--- START ---
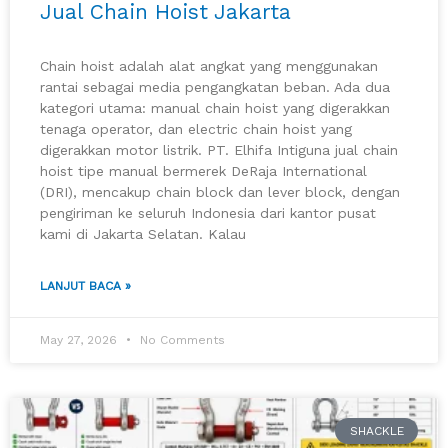
Jual Chain Hoist Jakarta
Chain hoist adalah alat angkat yang menggunakan
rantai sebagai media pengangkatan beban. Ada dua
kategori utama: manual chain hoist yang digerakkan
tenaga operator, dan electric chain hoist yang
digerakkan motor listrik. PT. Elhifa Intiguna jual chain
hoist tipe manual bermerek DeRaja International
(DRI), mencakup chain block dan lever block, dengan
pengiriman ke seluruh Indonesia dari kantor pusat
kami di Jakarta Selatan. Kalau
LANJUT BACA »
May 27, 2026
No Comments
SHACKLE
--- END ---
_What the task requires_:
Set down the records again verbatim, with no pictures.

_Output for this task_:
Jual Chain Hoist Jakarta
Chain hoist adalah alat angkat yang menggunakan
rantai sebagai media pengangkatan beban. Ada dua
kategori utama: manual chain hoist yang digerakkan
tenaga operator, dan electric chain hoist yang
digerakkan motor listrik. PT. Elhifa Intiguna jual chain
hoist tipe manual bermerek DeRaja International
(DRI), mencakup chain block dan lever block, dengan
pengiriman ke seluruh Indonesia dari kantor pusat
kami di Jakarta Selatan. Kalau
LANJUT BACA »
May 27, 2026
No Comments
SHACKLE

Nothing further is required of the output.